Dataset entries
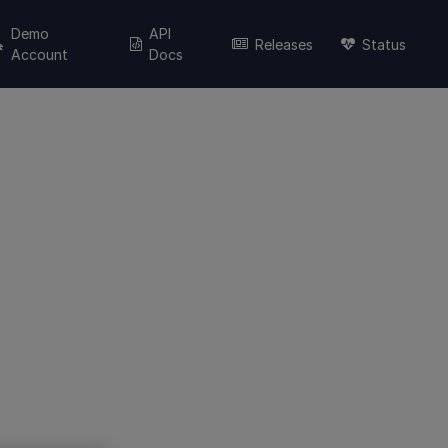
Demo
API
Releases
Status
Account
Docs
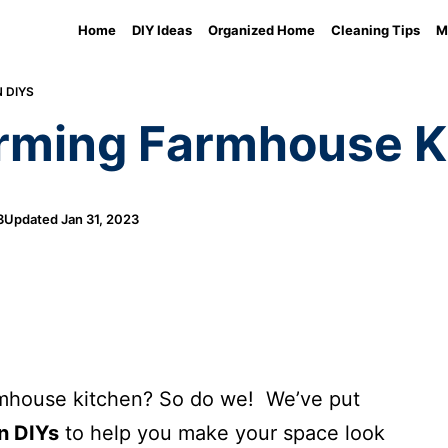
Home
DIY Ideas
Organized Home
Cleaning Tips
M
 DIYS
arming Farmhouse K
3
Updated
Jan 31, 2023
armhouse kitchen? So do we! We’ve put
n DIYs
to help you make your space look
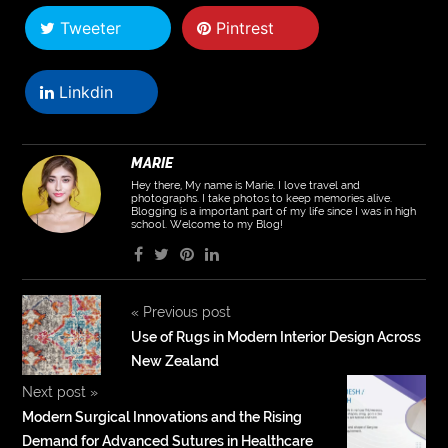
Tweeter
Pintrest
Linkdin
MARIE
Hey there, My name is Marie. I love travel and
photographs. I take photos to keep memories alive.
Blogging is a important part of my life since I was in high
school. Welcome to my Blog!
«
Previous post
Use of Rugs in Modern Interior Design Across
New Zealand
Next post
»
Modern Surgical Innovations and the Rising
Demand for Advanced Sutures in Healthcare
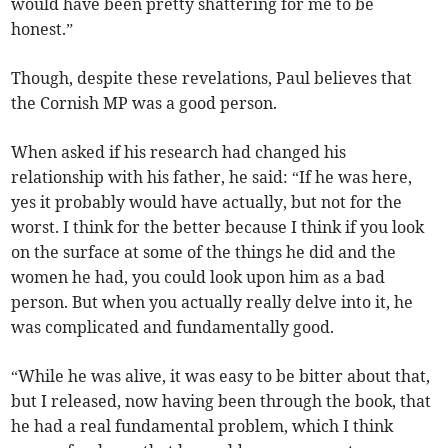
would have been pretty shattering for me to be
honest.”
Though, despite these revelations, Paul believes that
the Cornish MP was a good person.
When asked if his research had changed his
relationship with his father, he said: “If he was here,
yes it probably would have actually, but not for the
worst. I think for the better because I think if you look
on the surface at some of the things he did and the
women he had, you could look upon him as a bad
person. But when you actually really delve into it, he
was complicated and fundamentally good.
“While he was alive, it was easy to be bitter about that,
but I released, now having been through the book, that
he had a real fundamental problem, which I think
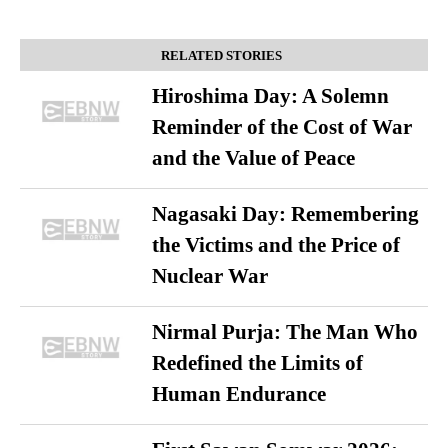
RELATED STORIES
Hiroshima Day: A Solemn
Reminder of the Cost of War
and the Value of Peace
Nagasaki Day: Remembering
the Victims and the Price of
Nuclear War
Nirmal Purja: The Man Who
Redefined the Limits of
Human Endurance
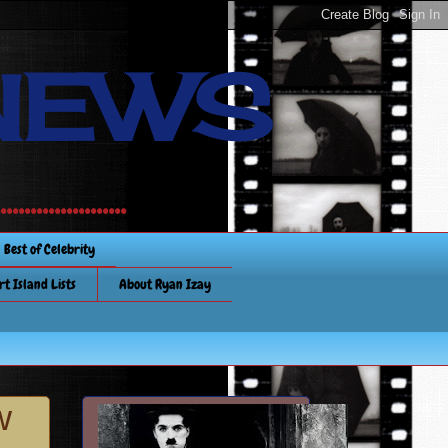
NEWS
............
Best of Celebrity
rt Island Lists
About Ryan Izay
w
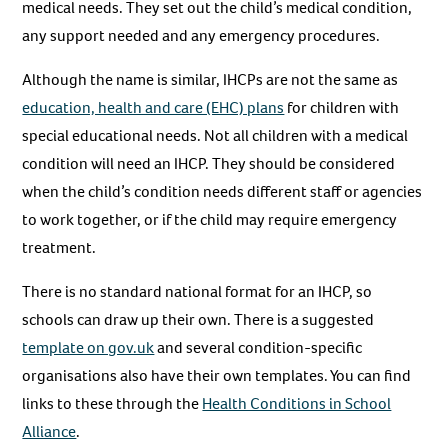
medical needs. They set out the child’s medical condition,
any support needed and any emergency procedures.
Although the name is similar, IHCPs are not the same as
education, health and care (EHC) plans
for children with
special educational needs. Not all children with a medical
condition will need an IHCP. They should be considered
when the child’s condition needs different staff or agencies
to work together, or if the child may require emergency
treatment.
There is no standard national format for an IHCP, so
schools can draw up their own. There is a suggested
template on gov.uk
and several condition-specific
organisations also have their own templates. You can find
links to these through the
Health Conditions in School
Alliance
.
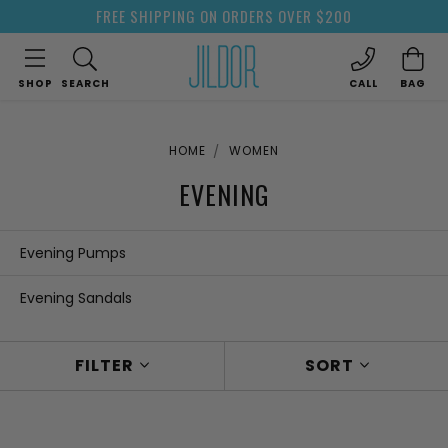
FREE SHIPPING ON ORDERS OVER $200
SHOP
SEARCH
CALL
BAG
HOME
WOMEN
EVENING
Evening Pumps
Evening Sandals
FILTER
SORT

--

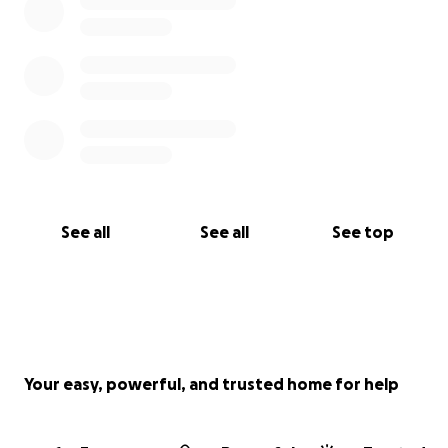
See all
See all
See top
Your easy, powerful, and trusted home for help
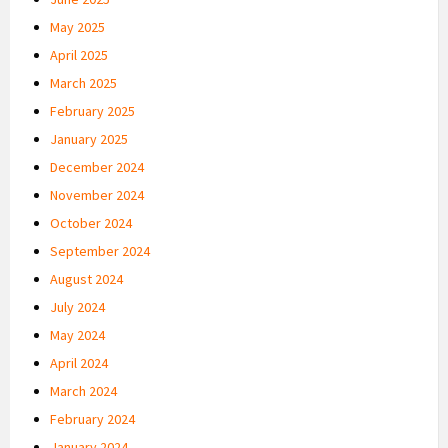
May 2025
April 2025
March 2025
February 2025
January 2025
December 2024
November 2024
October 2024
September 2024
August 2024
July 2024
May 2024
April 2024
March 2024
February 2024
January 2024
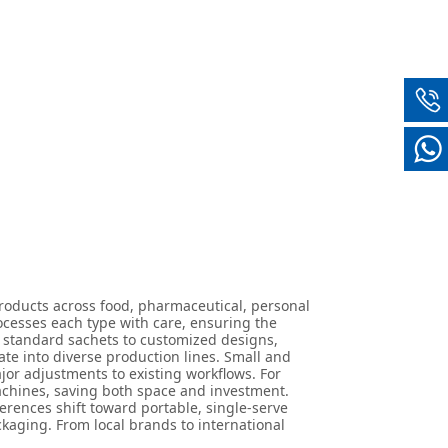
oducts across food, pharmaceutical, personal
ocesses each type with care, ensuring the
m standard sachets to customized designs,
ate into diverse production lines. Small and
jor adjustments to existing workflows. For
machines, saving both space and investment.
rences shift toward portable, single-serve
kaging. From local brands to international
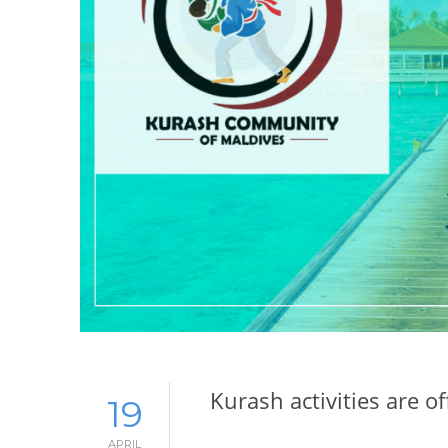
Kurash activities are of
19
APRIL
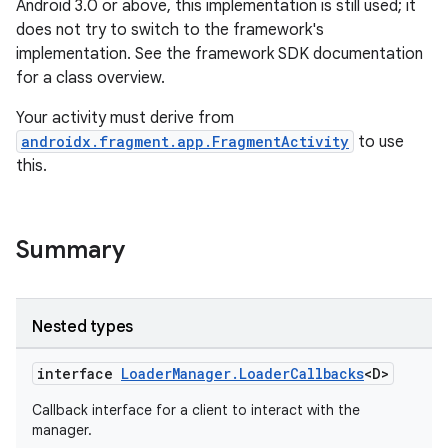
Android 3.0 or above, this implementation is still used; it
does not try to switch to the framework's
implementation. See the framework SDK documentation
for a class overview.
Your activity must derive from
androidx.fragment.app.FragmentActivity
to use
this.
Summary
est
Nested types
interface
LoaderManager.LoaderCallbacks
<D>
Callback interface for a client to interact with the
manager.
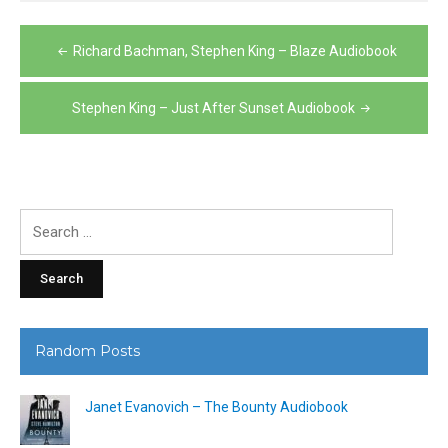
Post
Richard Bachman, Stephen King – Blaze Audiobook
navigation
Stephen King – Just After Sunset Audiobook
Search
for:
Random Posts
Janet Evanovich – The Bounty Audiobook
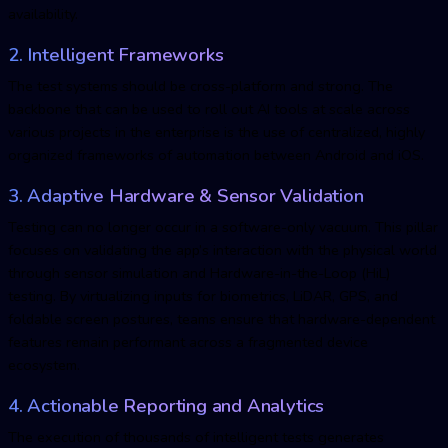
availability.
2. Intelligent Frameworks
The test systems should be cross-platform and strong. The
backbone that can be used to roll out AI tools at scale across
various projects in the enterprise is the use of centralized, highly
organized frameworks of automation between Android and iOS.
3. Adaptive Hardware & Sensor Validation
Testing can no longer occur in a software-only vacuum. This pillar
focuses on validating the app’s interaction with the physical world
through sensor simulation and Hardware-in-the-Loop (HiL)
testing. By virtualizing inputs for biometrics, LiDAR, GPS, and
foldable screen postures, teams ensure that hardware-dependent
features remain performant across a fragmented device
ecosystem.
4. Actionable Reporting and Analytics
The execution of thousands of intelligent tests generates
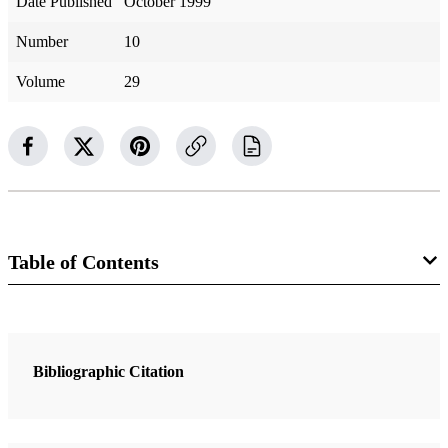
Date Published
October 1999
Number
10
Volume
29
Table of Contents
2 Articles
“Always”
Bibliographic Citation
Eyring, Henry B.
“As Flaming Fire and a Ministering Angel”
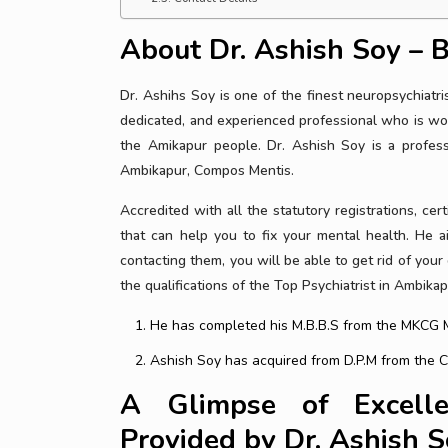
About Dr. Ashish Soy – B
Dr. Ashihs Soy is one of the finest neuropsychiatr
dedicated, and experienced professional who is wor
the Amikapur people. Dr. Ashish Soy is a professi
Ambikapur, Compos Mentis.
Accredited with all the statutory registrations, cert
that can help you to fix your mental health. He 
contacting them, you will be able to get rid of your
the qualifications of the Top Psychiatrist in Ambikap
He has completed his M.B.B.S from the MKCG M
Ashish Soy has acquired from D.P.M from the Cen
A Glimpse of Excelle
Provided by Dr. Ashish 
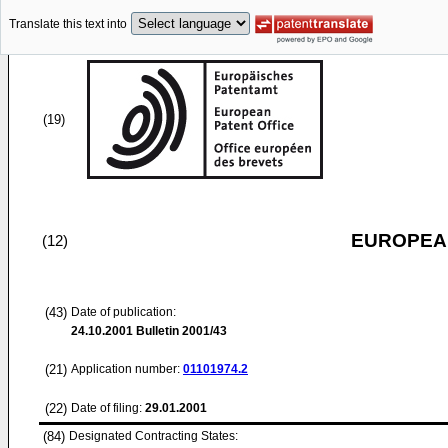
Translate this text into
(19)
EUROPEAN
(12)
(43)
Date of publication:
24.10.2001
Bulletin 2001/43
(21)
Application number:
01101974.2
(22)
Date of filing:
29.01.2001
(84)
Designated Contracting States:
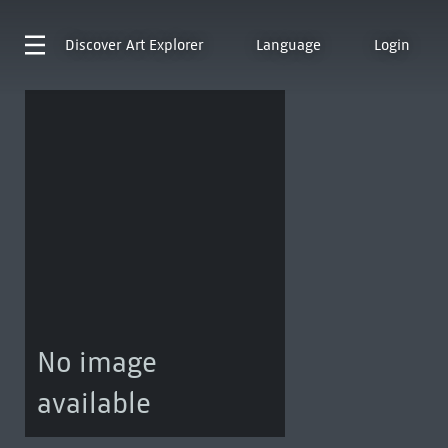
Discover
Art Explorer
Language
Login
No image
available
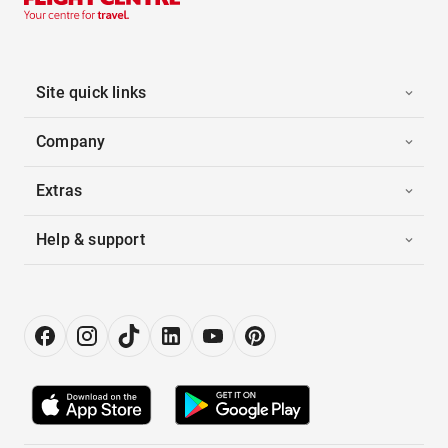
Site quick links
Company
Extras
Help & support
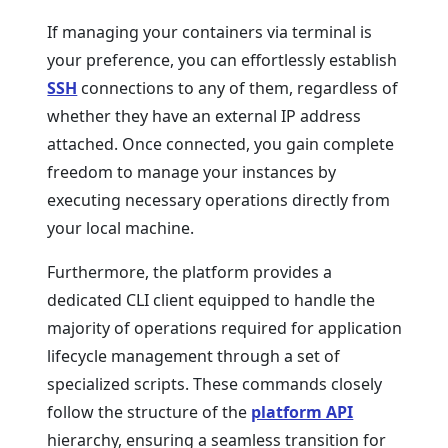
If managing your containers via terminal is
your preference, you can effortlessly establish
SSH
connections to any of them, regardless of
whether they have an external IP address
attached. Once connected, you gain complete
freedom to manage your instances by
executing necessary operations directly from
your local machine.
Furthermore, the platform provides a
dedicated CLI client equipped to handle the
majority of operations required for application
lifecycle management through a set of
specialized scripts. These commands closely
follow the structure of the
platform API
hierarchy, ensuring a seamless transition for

### Your goal
Retype the entries above exactly, but only from the line containing "follow the structure of the" through the line containing "hierarchy, ensuring a seamless transition for", both included.

### Solved problem
follow the structure of the
platform API
hierarchy, ensuring a seamless transition for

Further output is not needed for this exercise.